**WHAT TO WORK ON**
1/ Decide whether each statement below agrees with the comic review, answering yes or no and quoting the words of the review that decide it. (a) Lena Thorul is the younger sister of Lex Luthor. (b) The school's administration is controlled by a cult. (c) The cousin Linda stays with is Clark Kent.
2/ Please transcribe the comic review word for word, starting at "You might not" and ending at "you’d be right.".

**EXTRACT TO READ**
Linda Lee is a pretty ordinary girl. She’d rather not do her homework, she fights with her parents and when she comes to stay with her cousin in a new town, she has trouble fitting in; no one understands her habits from her hometown and she doesn’t understand what she’s supposed to do to get in good with everyone; her only friend is a clever, antisocial outcast named Lena (who would hate Linda if she ever found out Linda’s secret) and her twin sister, Belinda, has left her in the lurch by running off to go and get popular and all this as she tries to deal with the weird changes that are hitting her body. But something strange is going on at this new school, something only Linda, Lena and Belinda can uncover—provided Belinda doesn’t sell them out to the principal first.
You might not know the particular story, but you can probably make a few educated guesses as to how it goes. But since this is a blog about superhero comics, you’ve probably figured that there’s something I’m not telling you and you’d be right.
Sorta.
On the one hand, this is exactly what the story is: an all-ages story about three young women trying to navigate the fiendishly related weirdnesses that are puberty and middle school while trying to solve a mystery. Linda’s awkward, Lena’s angry and Belinda’s trying to find herself and differentiate herself from her twin sister.
On the other hand, this is a superhero story, so every plot element that can be exaggerated is. Linda Lee isn’t just a new girl in town; she’s a new girl on the planet. Heck, Linda Lee isn’t even Linda Lee, she’s Kara Zor-El of Krypton and the cousin she’s staying with is Clark Kent, aka Superman. She’s not just going through puberty, she’s also trying to control the amazing super powers she gets under Earth’s yellow sun. Her twin sister is, naturally, an inverted clone of Linda herself (Linda, version B: Belinda Zee!) and her best friend, Lena Thorul is actually the younger sister of supervillain and professional hater-of-Superman-and-all-his-friends Lex Luthor under an anagramed alias; and if Lena ever found out Linda’s true nature, Linda will lose her only friend. The “something strange” going on at the school is far stranger than it might have been otherwise; instead of a crime or a cult or anything else, the school’s administration is under the thrall of Superman villain Mr. Mxyzptlk, an imp from the 5th dimension who plans to drain the 3rd (or is it 2nd if it’s on a page?) dimension dry so that he might be the master of the 5th.
Naturally, Linda/Kara/Supergirl steps up to save not only her friends but her school and, naturally, the whole of the 3rd dimension as well.
So, all that out of the way, the big question: does it work?

**RECORD SET**
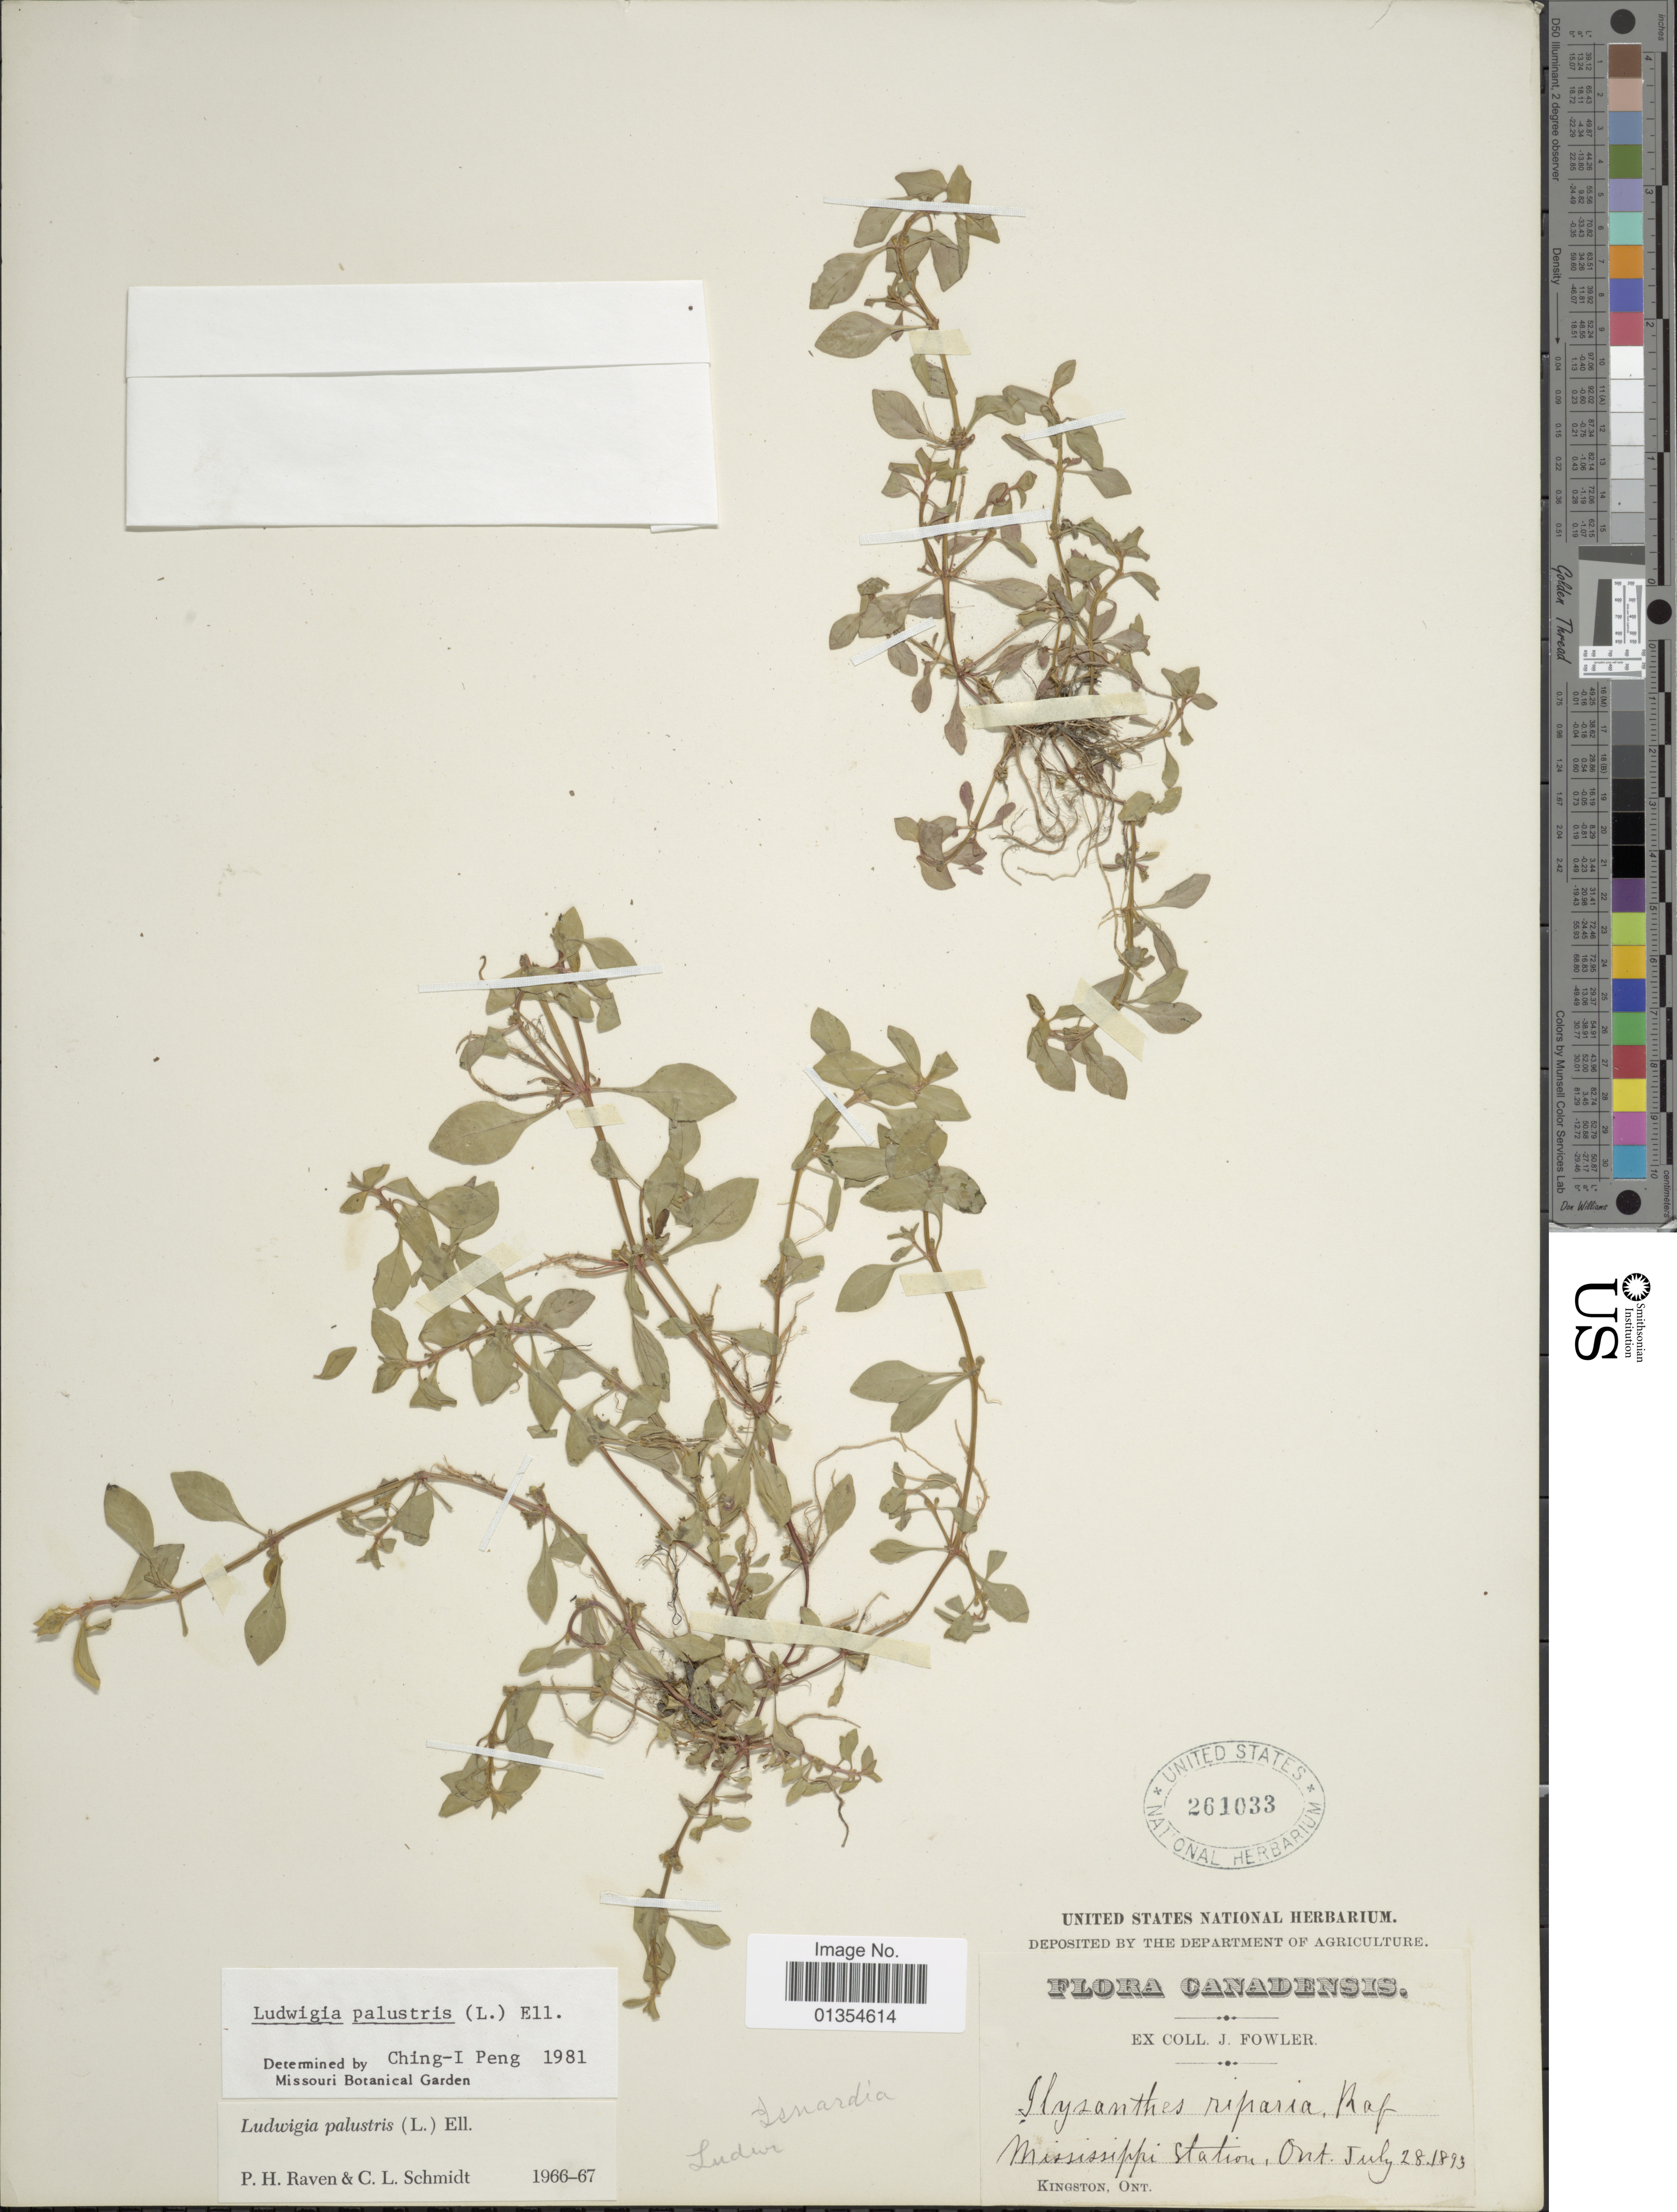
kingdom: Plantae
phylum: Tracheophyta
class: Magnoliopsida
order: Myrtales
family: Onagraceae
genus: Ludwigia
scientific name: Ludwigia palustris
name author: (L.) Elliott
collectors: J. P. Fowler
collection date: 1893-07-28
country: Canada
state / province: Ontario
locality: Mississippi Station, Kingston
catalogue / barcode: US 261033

**SOLUTION LIST**
1/
(a) Yes: "Lena Thorul is actually the younger sister of supervillain and professional hater-of-Superman-and-all-his-friends Lex Luthor"
(b) No: "instead of a crime or a cult or anything else, the school’s administration is under the thrall of Superman villain Mr. Mxyzptlk"
(c) Yes: "the cousin she’s staying with is Clark Kent, aka Superman"

2/
You might not know the particular story, but you can probably make a few educated guesses as to how it goes. But since this is a blog about superhero comics, you’ve probably figured that there’s something I’m not telling you and you’d be right.